- _ASSIGNMENT_:
Reproduce the entries below, replacing each occurrence of "True or false?" with "Is this correct?" and leaving all other text unaltered.

----------------

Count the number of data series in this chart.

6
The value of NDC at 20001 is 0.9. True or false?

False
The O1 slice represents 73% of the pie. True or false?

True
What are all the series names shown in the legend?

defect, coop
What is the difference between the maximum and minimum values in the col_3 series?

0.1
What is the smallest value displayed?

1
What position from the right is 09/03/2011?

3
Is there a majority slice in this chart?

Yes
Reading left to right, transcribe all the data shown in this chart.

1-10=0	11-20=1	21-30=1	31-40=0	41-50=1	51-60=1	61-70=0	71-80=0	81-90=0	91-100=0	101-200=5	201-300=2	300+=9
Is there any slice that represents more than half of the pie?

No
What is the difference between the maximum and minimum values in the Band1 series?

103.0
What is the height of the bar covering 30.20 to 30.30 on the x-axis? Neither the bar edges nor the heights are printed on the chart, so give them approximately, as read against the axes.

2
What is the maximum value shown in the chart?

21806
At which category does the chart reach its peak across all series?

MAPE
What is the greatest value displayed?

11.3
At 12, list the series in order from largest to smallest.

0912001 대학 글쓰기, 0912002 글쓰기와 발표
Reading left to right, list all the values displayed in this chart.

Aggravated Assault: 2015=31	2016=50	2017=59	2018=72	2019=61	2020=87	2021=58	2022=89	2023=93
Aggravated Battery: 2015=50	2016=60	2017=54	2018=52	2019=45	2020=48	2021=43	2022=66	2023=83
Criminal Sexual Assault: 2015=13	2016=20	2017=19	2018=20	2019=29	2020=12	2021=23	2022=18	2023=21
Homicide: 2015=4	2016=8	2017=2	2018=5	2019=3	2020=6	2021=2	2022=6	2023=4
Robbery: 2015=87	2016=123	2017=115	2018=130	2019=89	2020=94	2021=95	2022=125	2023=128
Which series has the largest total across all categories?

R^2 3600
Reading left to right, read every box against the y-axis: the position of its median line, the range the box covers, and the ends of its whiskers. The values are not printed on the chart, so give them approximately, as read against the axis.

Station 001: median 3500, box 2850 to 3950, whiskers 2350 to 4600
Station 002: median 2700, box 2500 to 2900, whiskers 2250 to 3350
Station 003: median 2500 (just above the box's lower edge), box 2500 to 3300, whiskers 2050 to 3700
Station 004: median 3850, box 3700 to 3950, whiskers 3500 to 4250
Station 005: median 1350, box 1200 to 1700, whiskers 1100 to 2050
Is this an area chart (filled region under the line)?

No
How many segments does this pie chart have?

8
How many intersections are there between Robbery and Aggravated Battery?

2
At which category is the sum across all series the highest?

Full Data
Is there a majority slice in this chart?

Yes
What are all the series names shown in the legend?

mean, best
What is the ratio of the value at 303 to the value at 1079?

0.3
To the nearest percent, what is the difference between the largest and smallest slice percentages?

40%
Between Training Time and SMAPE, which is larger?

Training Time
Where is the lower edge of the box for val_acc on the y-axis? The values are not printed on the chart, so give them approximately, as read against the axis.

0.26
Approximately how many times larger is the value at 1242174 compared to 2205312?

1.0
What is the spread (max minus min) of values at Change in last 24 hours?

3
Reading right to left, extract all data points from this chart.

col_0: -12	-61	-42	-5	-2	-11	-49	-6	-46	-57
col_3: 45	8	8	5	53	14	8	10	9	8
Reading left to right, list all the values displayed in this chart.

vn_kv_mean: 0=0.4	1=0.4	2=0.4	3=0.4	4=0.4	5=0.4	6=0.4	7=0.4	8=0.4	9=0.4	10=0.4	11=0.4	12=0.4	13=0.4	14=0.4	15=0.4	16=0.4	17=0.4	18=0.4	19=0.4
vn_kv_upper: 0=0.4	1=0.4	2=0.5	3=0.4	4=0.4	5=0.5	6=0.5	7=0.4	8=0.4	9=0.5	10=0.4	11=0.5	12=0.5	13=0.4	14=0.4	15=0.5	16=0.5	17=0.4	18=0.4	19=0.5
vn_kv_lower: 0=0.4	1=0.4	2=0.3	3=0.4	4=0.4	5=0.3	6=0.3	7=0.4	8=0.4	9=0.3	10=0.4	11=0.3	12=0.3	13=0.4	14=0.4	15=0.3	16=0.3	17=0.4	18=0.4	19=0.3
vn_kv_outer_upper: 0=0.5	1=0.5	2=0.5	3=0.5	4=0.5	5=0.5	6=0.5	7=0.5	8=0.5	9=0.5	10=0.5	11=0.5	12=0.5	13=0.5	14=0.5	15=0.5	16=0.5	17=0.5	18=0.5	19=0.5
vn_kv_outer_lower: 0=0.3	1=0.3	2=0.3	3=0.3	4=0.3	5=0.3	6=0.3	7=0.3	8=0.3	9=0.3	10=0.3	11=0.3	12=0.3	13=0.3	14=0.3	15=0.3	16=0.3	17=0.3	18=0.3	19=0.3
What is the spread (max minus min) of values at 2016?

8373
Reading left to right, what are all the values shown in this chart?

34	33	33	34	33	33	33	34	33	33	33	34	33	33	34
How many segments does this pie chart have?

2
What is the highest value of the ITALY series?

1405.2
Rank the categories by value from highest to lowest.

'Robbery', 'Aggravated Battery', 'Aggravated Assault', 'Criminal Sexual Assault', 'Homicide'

----------------

- _REPLY TO THE TASK_:
Count the number of data series in this chart.

6
The value of NDC at 20001 is 0.9. Is this correct?

False
The O1 slice represents 73% of the pie. Is this correct?

True
What are all the series names shown in the legend?

defect, coop
What is the difference between the maximum and minimum values in the col_3 series?

0.1
What is the smallest value displayed?

1
What position from the right is 09/03/2011?

3
Is there a majority slice in this chart?

Yes
Reading left to right, transcribe all the data shown in this chart.

1-10=0	11-20=1	21-30=1	31-40=0	41-50=1	51-60=1	61-70=0	71-80=0	81-90=0	91-100=0	101-200=5	201-300=2	300+=9
Is there any slice that represents more than half of the pie?

No
What is the difference between the maximum and minimum values in the Band1 series?

103.0
What is the height of the bar covering 30.20 to 30.30 on the x-axis? Neither the bar edges nor the heights are printed on the chart, so give them approximately, as read against the axes.

2
What is the maximum value shown in the chart?

21806
At which category does the chart reach its peak across all series?

MAPE
What is the greatest value displayed?

11.3
At 12, list the series in order from largest to smallest.

0912001 대학 글쓰기, 0912002 글쓰기와 발표
Reading left to right, list all the values displayed in this chart.

Aggravated Assault: 2015=31	2016=50	2017=59	2018=72	2019=61	2020=87	2021=58	2022=89	2023=93
Aggravated Battery: 2015=50	2016=60	2017=54	2018=52	2019=45	2020=48	2021=43	2022=66	2023=83
Criminal Sexual Assault: 2015=13	2016=20	2017=19	2018=20	2019=29	2020=12	2021=23	2022=18	2023=21
Homicide: 2015=4	2016=8	2017=2	2018=5	2019=3	2020=6	2021=2	2022=6	2023=4
Robbery: 2015=87	2016=123	2017=115	2018=130	2019=89	2020=94	2021=95	2022=125	2023=128
Which series has the largest total across all categories?

R^2 3600
Reading left to right, read every box against the y-axis: the position of its median line, the range the box covers, and the ends of its whiskers. The values are not printed on the chart, so give them approximately, as read against the axis.

Station 001: median 3500, box 2850 to 3950, whiskers 2350 to 4600
Station 002: median 2700, box 2500 to 2900, whiskers 2250 to 3350
Station 003: median 2500 (just above the box's lower edge), box 2500 to 3300, whiskers 2050 to 3700
Station 004: median 3850, box 3700 to 3950, whiskers 3500 to 4250
Station 005: median 1350, box 1200 to 1700, whiskers 1100 to 2050
Is this an area chart (filled region under the line)?

No
How many segments does this pie chart have?

8
How many intersections are there between Robbery and Aggravated Battery?

2
At which category is the sum across all series the highest?

Full Data
Is there a majority slice in this chart?

Yes
What are all the series names shown in the legend?

mean, best
What is the ratio of the value at 303 to the value at 1079?

0.3
To the nearest percent, what is the difference between the largest and smallest slice percentages?

40%
Between Training Time and SMAPE, which is larger?

Training Time
Where is the lower edge of the box for val_acc on the y-axis? The values are not printed on the chart, so give them approximately, as read against the axis.

0.26
Approximately how many times larger is the value at 1242174 compared to 2205312?

1.0
What is the spread (max minus min) of values at Change in last 24 hours?

3
Reading right to left, extract all data points from this chart.

col_0: -12	-61	-42	-5	-2	-11	-49	-6	-46	-57
col_3: 45	8	8	5	53	14	8	10	9	8
Reading left to right, list all the values displayed in this chart.

vn_kv_mean: 0=0.4	1=0.4	2=0.4	3=0.4	4=0.4	5=0.4	6=0.4	7=0.4	8=0.4	9=0.4	10=0.4	11=0.4	12=0.4	13=0.4	14=0.4	15=0.4	16=0.4	17=0.4	18=0.4	19=0.4
vn_kv_upper: 0=0.4	1=0.4	2=0.5	3=0.4	4=0.4	5=0.5	6=0.5	7=0.4	8=0.4	9=0.5	10=0.4	11=0.5	12=0.5	13=0.4	14=0.4	15=0.5	16=0.5	17=0.4	18=0.4	19=0.5
vn_kv_lower: 0=0.4	1=0.4	2=0.3	3=0.4	4=0.4	5=0.3	6=0.3	7=0.4	8=0.4	9=0.3	10=0.4	11=0.3	12=0.3	13=0.4	14=0.4	15=0.3	16=0.3	17=0.4	18=0.4	19=0.3
vn_kv_outer_upper: 0=0.5	1=0.5	2=0.5	3=0.5	4=0.5	5=0.5	6=0.5	7=0.5	8=0.5	9=0.5	10=0.5	11=0.5	12=0.5	13=0.5	14=0.5	15=0.5	16=0.5	17=0.5	18=0.5	19=0.5
vn_kv_outer_lower: 0=0.3	1=0.3	2=0.3	3=0.3	4=0.3	5=0.3	6=0.3	7=0.3	8=0.3	9=0.3	10=0.3	11=0.3	12=0.3	13=0.3	14=0.3	15=0.3	16=0.3	17=0.3	18=0.3	19=0.3
What is the spread (max minus min) of values at 2016?

8373
Reading left to right, what are all the values shown in this chart?

34	33	33	34	33	33	33	34	33	33	33	34	33	33	34
How many segments does this pie chart have?

2
What is the highest value of the ITALY series?

1405.2
Rank the categories by value from highest to lowest.

'Robbery', 'Aggravated Battery', 'Aggravated Assault', 'Criminal Sexual Assault', 'Homicide'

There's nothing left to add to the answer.